I’m not saying Snowflake is incapable of complex transformations, I’m just saying overall …. which one is going to make your life easier.

  • What are going to do with your data later?
    • once your data is in your Data Lake or Data Warehouse, what are doing with it?

This really isn’t about running “analytical” queries on-top of your transformed data. Both Snowflake and Databricks can do that with ease. This probably has a lot to do with Machine Learning in today’s world. It appears Snowflake is trying to move into that world more, but honestly you can’t beat SparkML if your looking to go all MLOps on your data.

Also the ease by which the transformed data can be pushed and pulled to and from other platforms in your specific situation should probably be thought about. Does the output from your Data Lake get pushed to Postgres every night? Does Tableau need to update all its Dashboards based on the most recent information in your Data Warehouse? You should test and think about these things when it comes to picking Snowflake or Databricks.

Data Lakes and Data Warehouses … how do you want them to look?

the answers to your questions lie in the mirror of introspection.

This might seem like a silly question, but it’s very important. People have certain images in their head when you say Data Warehouse and Data Lake so you should be clear about what the end result will look like before picking Snowflake or Databricks.

I know some would argue that using DeltaLake with DataBricks brings ACID and Schema enforcement like any traditional database would have, but this is not necessarily true.

When building a Data Lake or Data Warehouse some people are going to value different things over others.

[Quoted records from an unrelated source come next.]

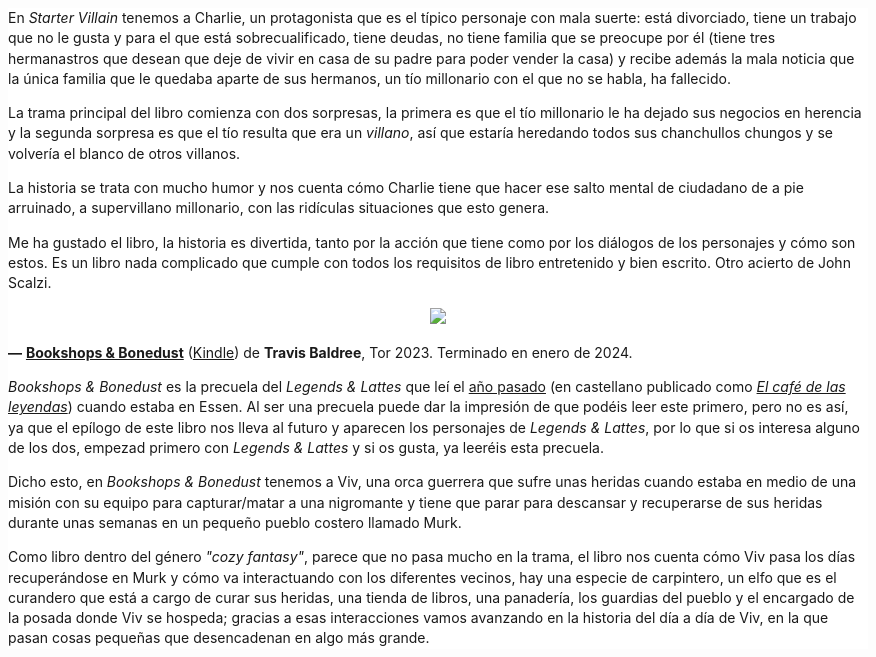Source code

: En *Starter Villain* tenemos a Charlie, un protagonista que es el típico
personaje con mala suerte: está divorciado, tiene un trabajo que no le gusta y
para el que está sobrecualificado, tiene deudas, no tiene familia que se
preocupe por él (tiene tres hermanastros que desean que deje de vivir en casa
de su padre para poder vender la casa) y recibe además la mala noticia que la
única familia que le quedaba aparte de sus hermanos, un tío millonario con el
que no se habla, ha fallecido.

La trama principal del libro comienza con dos sorpresas, la primera es que el
tío millonario le ha dejado sus negocios en herencia y la segunda sorpresa es
que el tío resulta que era un *villano*, así que estaría heredando todos sus
chanchullos chungos y se volvería el blanco de otros villanos.

La historia se trata con mucho humor y nos cuenta cómo Charlie tiene que hacer
ese salto mental de ciudadano de a pie arruinado, a supervillano millonario,
con las ridículas situaciones que esto genera.

Me ha gustado el libro, la historia es divertida, tanto por la acción que tiene
como por los diálogos de los personajes y cómo son estos. Es un libro nada
complicado que cumple con todos los requisitos de libro entretenido y bien
escrito. Otro acierto de John Scalzi.

<p align="center">
<img height="500"
src="https://images-na.ssl-images-amazon.com/images/S/compressed.photo.goodreads.com/books/1680879373i/123510317.jpg"></p>

**—** **[Bookshops & Bonedust](https://amzn.to/3Sw6f00)**
([Kindle](https://amzn.to/484kXA5)) de **Travis Baldree**, Tor 2023. Terminado
en enero de 2024.

*Bookshops & Bonedust* es la precuela del *Legends & Lattes* que leí el [año
pasado]({{site.baseurl}}/2023/12/31/off-topic-libros-2023/) (en castellano
publicado como *[El café de las leyendas](https://www.awin1.com/cread.php?awinmid=21491&awinaffid=1619098&ued=https%3A%2F%2Fwww.casadellibro.com%2Flibro-el-cafe-de-las-leyendas%2F9788419449061%2F13485715)*) cuando estaba en
Essen. Al ser una precuela puede dar la impresión de que podéis leer este
primero, pero no es así, ya que el epílogo de este libro nos lleva al futuro y
aparecen los personajes de *Legends & Lattes*, por lo que si os interesa alguno
de los dos, empezad primero con *Legends & Lattes* y si os gusta, ya leeréis
esta precuela.

Dicho esto, en *Bookshops & Bonedust* tenemos a Viv, una orca guerrera que
sufre unas heridas cuando estaba en medio de una misión con su equipo para
capturar/matar a una nigromante y tiene que parar para descansar y recuperarse
de sus heridas durante unas semanas en un pequeño pueblo costero llamado Murk.

Como libro dentro del género *"cozy fantasy"*, parece que no pasa mucho en la
trama, el libro nos cuenta cómo Viv pasa los días recuperándose en Murk y cómo
va interactuando con los diferentes vecinos, hay una especie de carpintero, un
elfo que es el curandero que está a cargo de curar sus heridas, una tienda de
libros, una panadería, los guardias del pueblo y el encargado de la posada
donde Viv se hospeda; gracias a esas interacciones vamos avanzando en la
historia del día a día de Viv, en la que pasan cosas pequeñas que desencadenan
en algo más grande.
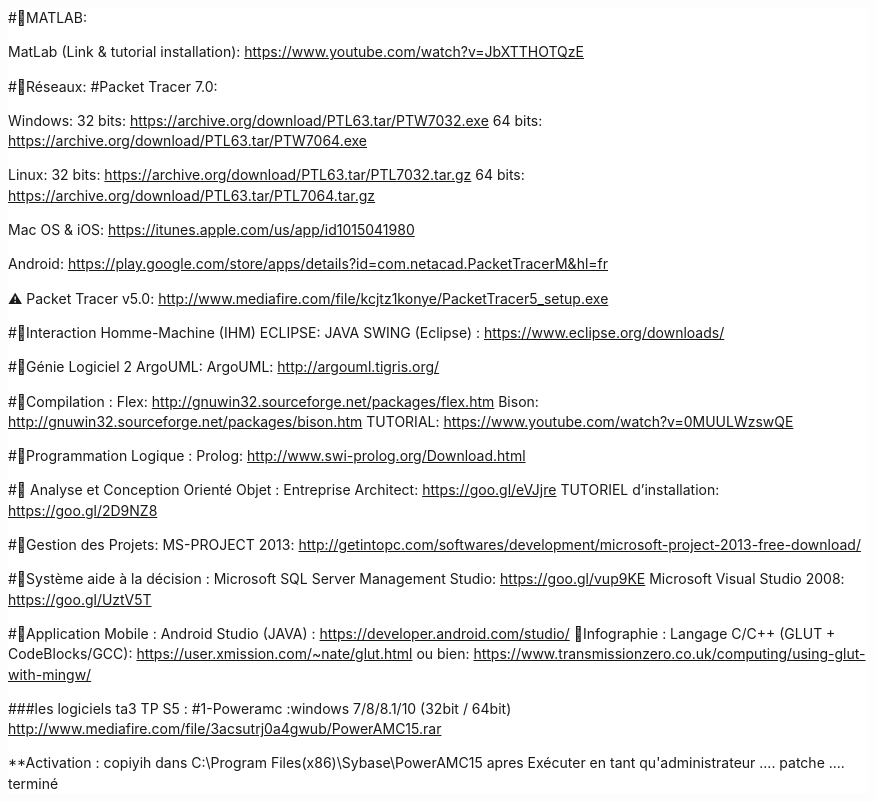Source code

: #🔹MATLAB:

MatLab (Link & tutorial installation): https://www.youtube.com/watch?v=JbXTTHOTQzE

#🔻Réseaux:
#Packet Tracer 7.0:

Windows:
32 bits: https://archive.org/download/PTL63.tar/PTW7032.exe
64 bits: https://archive.org/download/PTL63.tar/PTW7064.exe

Linux:
32 bits: https://archive.org/download/PTL63.tar/PTL7032.tar.gz
64 bits: https://archive.org/download/PTL63.tar/PTL7064.tar.gz

Mac OS & iOS: https://itunes.apple.com/us/app/id1015041980

Android: https://play.google.com/store/apps/details?id=com.netacad.PacketTracerM&hl=fr

⚠️ Packet Tracer v5.0: http://www.mediafire.com/file/kcjtz1konye/PacketTracer5_setup.exe

#🔻Interaction Homme-Machine (IHM) ECLIPSE:
JAVA SWING (Eclipse) : https://www.eclipse.org/downloads/

#🔻Génie Logiciel 2 ArgoUML:
ArgoUML: http://argouml.tigris.org/

#🔻Compilation :
Flex: http://gnuwin32.sourceforge.net/packages/flex.htm
Bison: http://gnuwin32.sourceforge.net/packages/bison.htm
TUTORIAL: https://www.youtube.com/watch?v=0MUULWzswQE

#🔻Programmation Logique :
Prolog: http://www.swi-prolog.org/Download.html

#🔻 Analyse et Conception Orienté Objet :
Entreprise Architect: https://goo.gl/eVJjre
TUTORIEL d’installation: https://goo.gl/2D9NZ8

#🔻Gestion des Projets:
MS-PROJECT 2013: http://getintopc.com/softwares/development/microsoft-project-2013-free-download/

#🔻Système aide à la décision :
Microsoft SQL Server Management Studio: https://goo.gl/vup9KE
Microsoft Visual Studio 2008: https://goo.gl/UztV5T

#🔻Application Mobile :
Android Studio (JAVA) : https://developer.android.com/studio/
🔻Infographie :
Langage C/C++ (GLUT + CodeBlocks/GCC): https://user.xmission.com/~nate/glut.html
ou bien: https://www.transmissionzero.co.uk/computing/using-glut-with-mingw/

###les logiciels ta3 TP S5 :
#1-Poweramc :windows 7/8/8.1/10 (32bit / 64bit)
http://www.mediafire.com/file/3acsutrj0a4gwub/PowerAMC15.rar

\*\*Activation : copiyih dans
C:\Program Files(x86)\Sybase\PowerAMC15
apres Exécuter en tant qu'administrateur .... patche .... terminé
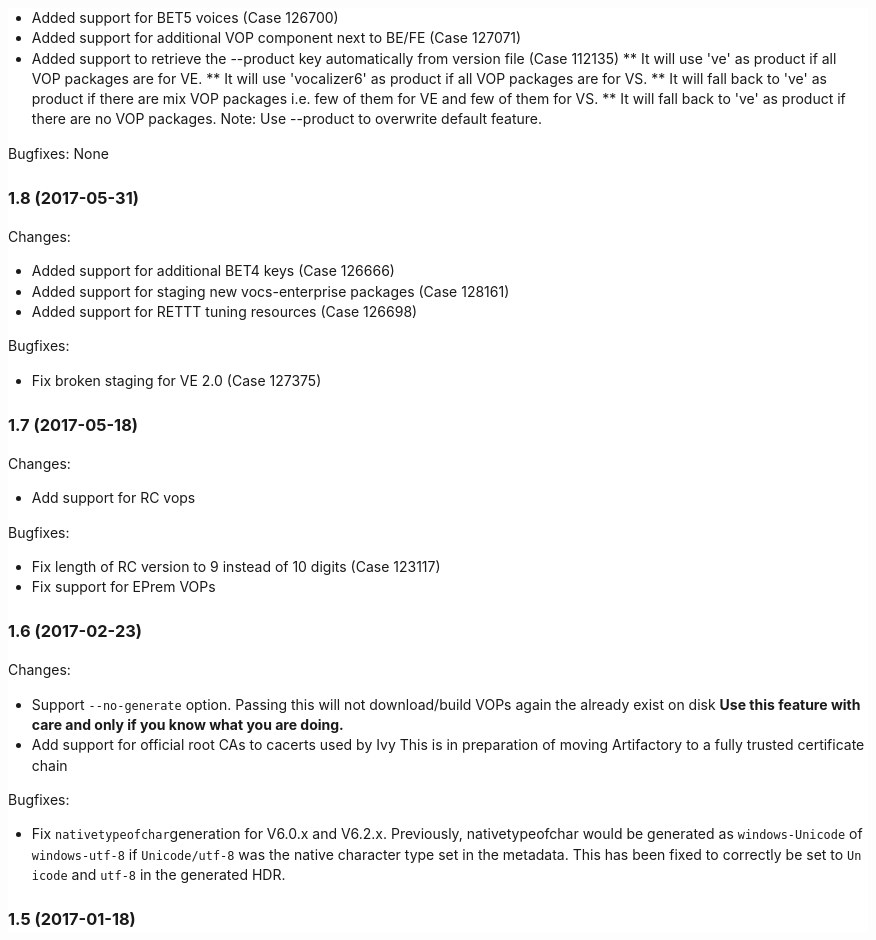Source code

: * Added support for BET5 voices (Case 126700)
* Added support for additional VOP component next to BE/FE (Case 127071)
* Added support to retrieve the --product key automatically from version file (Case 112135)
  ** It will use 've' as product if all VOP packages are for VE.
  ** It will use 'vocalizer6' as product if all VOP packages are for VS.
  ** It will fall back to 've' as product if there are mix VOP packages i.e. few of them for VE and few of them for VS.
  ** It will fall back to 've' as product if there are no VOP packages.
  Note: Use --product to overwrite default feature.

Bugfixes: None

### 1.8 (2017-05-31)

Changes:

* Added support for additional BET4 keys (Case 126666)
* Added support for staging new vocs-enterprise packages (Case 128161)
* Added support for RETTT tuning resources (Case 126698)

Bugfixes:

* Fix broken staging for VE 2.0 (Case 127375)

### 1.7 (2017-05-18)

Changes:

* Add support for RC vops

Bugfixes:

* Fix length of RC version to 9 instead of 10 digits (Case 123117)
* Fix support for EPrem VOPs

### 1.6 (2017-02-23)

Changes:

* Support `--no-generate` option. 
  Passing this will not download/build VOPs again the already exist on disk
  **Use this feature with care and only if you know what you are doing.**
* Add support for official root CAs to cacerts used by Ivy
  This is in preparation of moving Artifactory to a fully trusted certificate chain

Bugfixes:

* Fix `nativetypeofchar`generation for V6.0.x and V6.2.x. 
  Previously, nativetypeofchar would be generated as `windows-Unicode` of `windows-utf-8` if `Unicode/utf-8` 
  was the native character type set in the metadata. This has been fixed to correctly be set to `Unicode` 
  and `utf-8` in the generated HDR.

### 1.5 (2017-01-18)
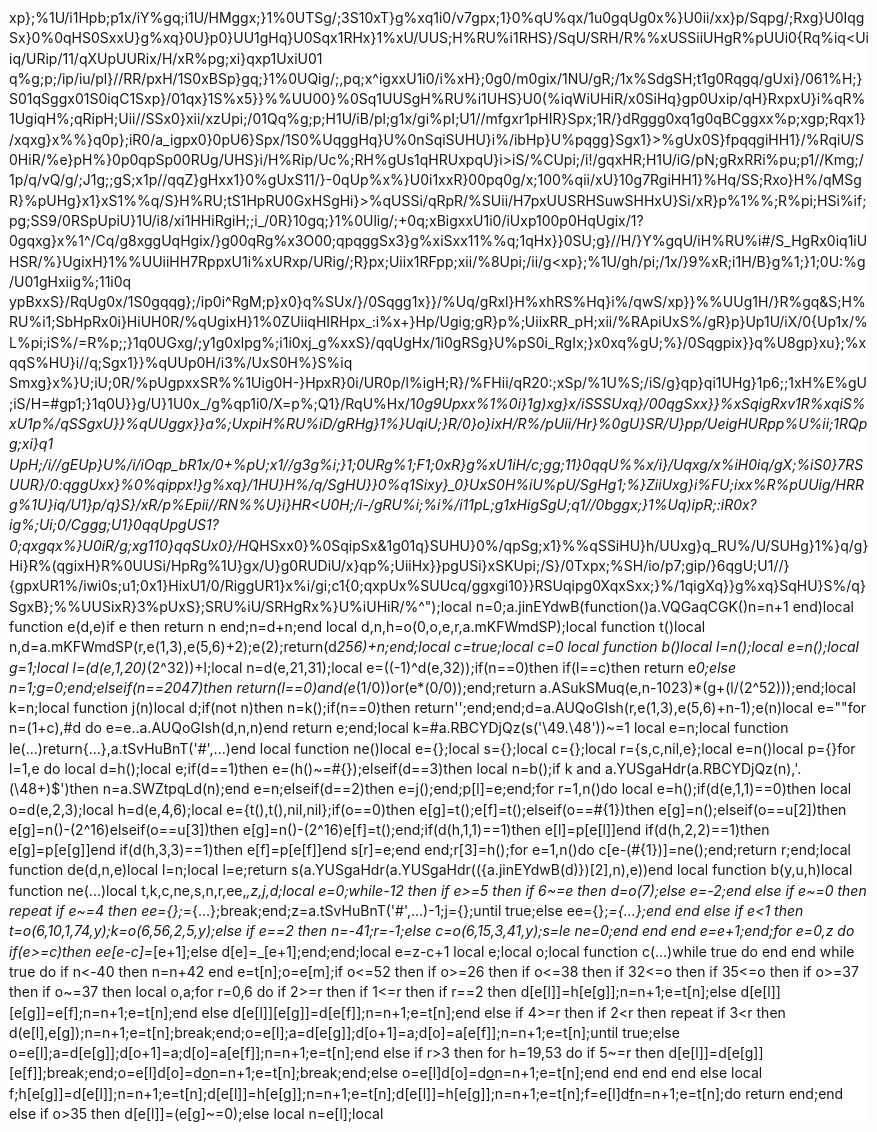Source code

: xp};%1U/i1Hpb;p1x/iY%gq;i1U/HMggx;}1%0UTSg/;3S10xT}g%xq1i0/v7gpx;1}0%qU%qx/1u0gqUg0x%}U0ii/xx}p/Sqpg/;Rxg}U0IqgSx}0%0qHS0SxxU}g%xq}0U}p0}UU1gHq}U0Sqx1RHx}1%xU/UUS;H%RU%i1RHS}/SqU/SRH/R%%xUSSiiUHgR%pUUi0{Rq%iq<Uiiq/URip/11/qXUpUURix/H/xR%pg;xi}qxp1UxiU01 q%g;p;/ip/iu/pl}//RR/pxH/1S0xBSp}gq;}1%0UQig/;,pq;x^igxxU1i0/i%xH};0g0/m0gix/1NU/gR;/1x%SdgSH;t1g0Rqgq/gUxi}/061%H;}S01qSggx01S0iqC1Sxp}/01qx}1S%x5}}%%UU00}%0Sq1UUSgH%RU%i1UHS}U0(%iqWiUHiR/x0SiHq}gp0Uxip/qH}RxpxU}i%qR%1UgiqH%;qRipH;Uii//SSx0}xii/xzUpi;/01Qq%g;p;H1U/iB/pl;g1x/gi%pI;U1//mfgxr1pHIR}Spx;1R/}dRggg0xq1g0qBCggxx%p;xgp;Rqx1}/xqxg}x%%}q0p};iR0/a_igpx0}0pU6}Spx/1S0%UqggHq}U%0nSqiSUHU}i%/ibHp}U%pqgg}Sgx1}>%gUx0S}fpqqgiHH1}/%RqiU/S0HiR/%e}pH%}0p0qpSp00RUg/UHS}i/H%Rip/Uc%;RH%gUs1qHRUxpqU}i>iS/%CUpi;/i!/gqxHR;H1U/iG/pN;gRxRRi%pu;p1//Kmg;/1p/q/vQ/g/;J1g;;gS;x1p//qqZ}gHxx1}0%gUxS11/}-0qUp%x%}U0i1xxR}00pq0g/x;100%qii/xU}10g7RgiHH1}%Hq/SS;Rxo}H%/qMSgR}%pUHg}x1}xS1%%q/S}H%RU;tS1HpRU0GxHSgHi}>%qUSSi/qRpR/%SUii/H7pxUUSRHSuwSHHxU}Si/xR}p%1%%;R%pi;HSi%if;pg;SS9/0RSpUpiU}1U/i8/xi1HHiRgiH;;i_/0R}10gq;}1%0Ulig/;+0q;xBigxxU1i0/iUxp100p0HqUgix/1?0gqxg}x%1^/Cq/g8xggUqHgix/}g00qRg%x3O00;qpqggSx3}g%xiSxx11%%q;1qHx}}0SU;g}//H/}Y%gqU/iH%RU%i#/S_HgRx0iq1iUHSR/%}UgixH}1%%UUiiHH7RppxU1i%xURxp/URig/;R}px;Uiix1RFpp;xii/%8Upi;/ii/g<xp};%1U/gh/pi;/1x/}9%xR;i1H/B}g%1;}1;0U:%g/U01gHxiig%;11i0q ypBxxS}/RqUg0x/1S0gqqg};/ip0i^RgM;p}x0}q%SUx/}/0Sqgg1x}}/%Uq/gRxl}H%xhRS%Hq}i%/qwS/xp}}%%UUg1H/}R%gq&S;H%RU%i1;SbHpRx0i}HiUH0R/%qUgixH}1%0ZUiiqHIRHpx_:i%x+}Hp/Ugig;gR}p%;UiixRR_pH;xii/%RApiUxS%/gR}p}Up1U/iX/0{Up1x/%L%pi;iS%/=R%p;;}1q0UGxg/;y1g0xlpg%;i1i0xj_g%xxS}/qqUgHx/1i0gRSg}U%pS0i_RgIx;}x0xq%gU;%}/0Sqgpix}}q%U8gp}xu};%xqqS%HU}i//q;Sgx1}}%qUUp0H/i3%/UxS0H%}S%iq Smxg}x%}U;iU;0R/%pUgpxxSR%%1Uig0H-}HpxR}0i/UR0p/l%igH;R}/%FHii/qR20:;xSp/%1U%S;/iS/g}qp}qi1UHg}1p6;;1xH%E%gU;iS/H=#gp1;}1q0U}}g/U}1U0x_/g%qp1i0/X=p%;Q1}/RqU%Hx/1*0g9Upxx%1%0i}1g)xg}x/iSSSUxq}/00qgSxx}}%xSqigRxv1R%xqiS%xU1p%/qSSgxU}}%qUUggx}}a%;UxpiH%RU%iD/gRHg}1%}UqiU;}R/0}o}ixH/R%/pUii/Hr}%0gU}SR/U}pp/UeigHURpp%U%ii;1RQpg;xi}q1 UpH;/i//gEUp}U%/i/iOqp_bR1x/0+%pU;x1//g3g%i;}1;0URg%1;F1;0xR}g%xU1iH/c;gg;11}0qqU%%x/i}/Uqxg/x%iH0iq/gX;%iS0}7RSUUR}/0:qggUxx}%0%qippx!}g%xq}/1HU}H%/q/SgHU}}0%q1Sixy}_0}UxS0H%iU%pU/SgHg1;%}ZiiUxg}i%FU;ixx%R%pUUig/HRRg%1U}iq/U1}p/q}S}/xR/p%Epii//RN%%U}i}HR<U0H;/i-/gRU%i;%i%/i11pL;g1xHigSgU;q1//0bggx;}1%Uq)ipR;:iR0x?ig%;Ui;0/Cggg;U1}0qqUpgUS1?0;qxgqx%}U0iR/g;xg110}qqSUx0}/H*QHSxx0}%0SqipSx&1g01q}SUHU}0%/qpSg;x1}%%qSSiHU}h/UUxg}q_RU%/U/SUHg}1%}q/g}Hi}R%(qgixH}R%0UUSi/HpRg%1U}gx/U}g0RUDiU/x}qp%;UiiHx}}pgUSi}xSKUpi;/S}/0Txpx;%SH/io/p7;gip/}6qgU;U1//}{gpxUR1%/iwi0s;u1;0x1}HixU1/0/RiggUR1}x%i/gi;c1{0;qxpUx%SUUcq/ggxgi10}}RSUqipg0XqxSxx;}%/1qigXq}}g%xq}SqHU}S%/q}SgxB};%%UUSixR}3%pUxS};SRU%iU/SRHgRx%}U%iUHiR/%^");local n=0;a.jinEYdwB(function()a.VQGaqCGK()n=n+1 end)local function e(d,e)if e then return n end;n=d+n;end local d,n,h=o(0,o,e,r,a.mKFWmdSP);local function t()local n,d=a.mKFWmdSP(r,e(1,3),e(5,6)+2);e(2);return(d*256)+n;end;local c=true;local c=0 local function b()local l=n();local e=n();local g=1;local l=(d(e,1,20)*(2^32))+l;local n=d(e,21,31);local e=((-1)^d(e,32));if(n==0)then if(l==c)then return e*0;else n=1;g=0;end;elseif(n==2047)then return(l==0)and(e*(1/0))or(e*(0/0));end;return a.ASukSMuq(e,n-1023)*(g+(l/(2^52)));end;local k=n;local function j(n)local d;if(not n)then n=k();if(n==0)then return'';end;end;d=a.AUQoGIsh(r,e(1,3),e(5,6)+n-1);e(n)local e=""for n=(1+c),#d do e=e..a.AUQoGIsh(d,n,n)end return e;end;local k=#a.RBCYDjQz(s('\49.\48'))~=1 local e=n;local function le(...)return{...},a.tSvHuBnT('#',...)end local function ne()local e={};local s={};local c={};local r={s,c,nil,e};local e=n()local p={}for l=1,e do local d=h();local e;if(d==1)then e=(h()~=#{});elseif(d==3)then local n=b();if k and a.YUSgaHdr(a.RBCYDjQz(n),'.(\48+)$')then n=a.SWZtpqLd(n);end e=n;elseif(d==2)then e=j();end;p[l]=e;end;for r=1,n()do local e=h();if(d(e,1,1)==0)then local o=d(e,2,3);local h=d(e,4,6);local e={t(),t(),nil,nil};if(o==0)then e[g]=t();e[f]=t();elseif(o==#{1})then e[g]=n();elseif(o==u[2])then e[g]=n()-(2^16)elseif(o==u[3])then e[g]=n()-(2^16)e[f]=t();end;if(d(h,1,1)==1)then e[l]=p[e[l]]end if(d(h,2,2)==1)then e[g]=p[e[g]]end if(d(h,3,3)==1)then e[f]=p[e[f]]end s[r]=e;end end;r[3]=h();for e=1,n()do c[e-(#{1})]=ne();end;return r;end;local function de(d,n,e)local l=n;local l=e;return s(a.YUSgaHdr(a.YUSgaHdr(({a.jinEYdwB(d)})[2],n),e))end local function b(y,u,h)local function ne(...)local t,k,c,ne,s,n,r,ee,_,z,j,d;local e=0;while-1<e do if e>2 then if e>=5 then if 6~=e then d=o(7);else e=-2;end else if e~=0 then repeat if e~=4 then ee={};_={...};break;end;z=a.tSvHuBnT('#',...)-1;j={};until true;else ee={};_={...};end end else if e<1 then t=o(6,10,1,74,y);k=o(6,56,2,5,y);else if e==2 then n=-41;r=-1;else c=o(6,15,3,41,y);s=le ne=0;end end end e=e+1;end;for e=0,z do if(e>=c)then ee[e-c]=_[e+1];else d[e]=_[e+1];end;end;local e=z-c+1 local e;local o;local function c(...)while true do end end while true do if n<-40 then n=n+42 end e=t[n];o=e[m];if o<=52 then if o>=26 then if o<=38 then if 32<=o then if 35<=o then if o>=37 then if o~=37 then local o,a;for r=0,6 do if 2>=r then if 1<=r then if r==2 then d[e[l]]=h[e[g]];n=n+1;e=t[n];else d[e[l]][e[g]]=e[f];n=n+1;e=t[n];end else d[e[l]][e[g]]=d[e[f]];n=n+1;e=t[n];end else if 4>=r then if 2<r then repeat if 3<r then d(e[l],e[g]);n=n+1;e=t[n];break;end;o=e[l];a=d[e[g]];d[o+1]=a;d[o]=a[e[f]];n=n+1;e=t[n];until true;else o=e[l];a=d[e[g]];d[o+1]=a;d[o]=a[e[f]];n=n+1;e=t[n];end else if r>3 then for h=19,53 do if 5~=r then d[e[l]]=d[e[g]][e[f]];break;end;o=e[l]d[o]=d[o](p(d,o+1,e[g]))n=n+1;e=t[n];break;end;else o=e[l]d[o]=d[o](p(d,o+1,e[g]))n=n+1;e=t[n];end end end end else local f;h[e[g]]=d[e[l]];n=n+1;e=t[n];d[e[l]]=h[e[g]];n=n+1;e=t[n];d[e[l]]=h[e[g]];n=n+1;e=t[n];f=e[l]d[f](d[f+1])n=n+1;e=t[n];do return end;end else if o>35 then d[e[l]]=(e[g]~=0);else local n=e[l];local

Snowflake is going to excel at giving you data and schema enforcement that Databricks cannot give you. There are no such things as Primary and Foreign key’s in the Databricks world … but there is in Snowflake. Can you design your system around this? Yes. Do you want to? I don’t know, what do you want?

If you want to have your Data Lake or Data Warehouse closely resemble what you had in SQL Server and Oracle, with all the data governance and schema enforcement you had before, on steroids … trading that for flexibility and power …. then Snowflake is for you.

If you know that with a good architecture and data model you can still achieve most of your data consistency, governance, and schema enforcement concerns … and you want more power and flexibility on top of that data … then pick Databricks .. there is very little that Spark and DeltaLake cannot do.

Should I pick Snowflake or Databricks?

I don’t know. You should pick the one that best fits your needs and ability to create a Data Lake or Data Warehouse that will actual get finished and solve your problems. Both of their strong suits and their weaknesses. You could pick either one and end up at the same place. They both can ingest all sorts of data, transform it, and produce analytics.

It’s more about the journey to get their, what you want it to look like, and the peripheries that surround that Data Lake or Warehouse. Those are most likely what will make or break the project.